# Material for this exercise:
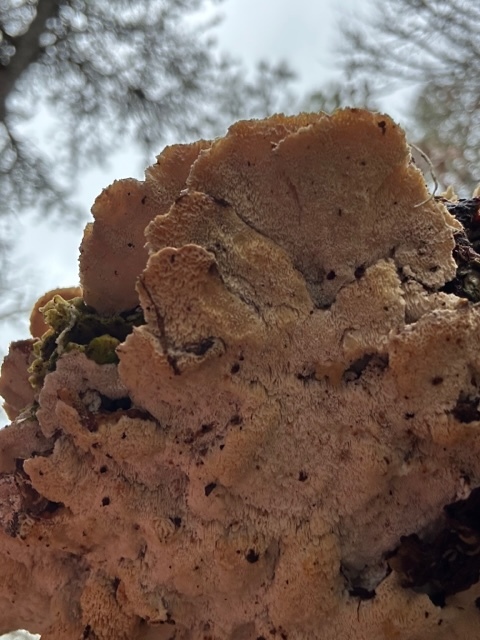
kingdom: Fungi
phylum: Basidiomycota
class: Agaricomycetes
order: Polyporales
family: Polyporaceae
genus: Trametes
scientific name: Trametes versicolor
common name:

# Aim:
Reproduce every line of text in the entries above word for word, leaving out the pictures.

# Answer to this task:
kingdom: Fungi
phylum: Basidiomycota
class: Agaricomycetes
order: Polyporales
family: Polyporaceae
genus: Trametes
scientific name: Trametes versicolor
common name:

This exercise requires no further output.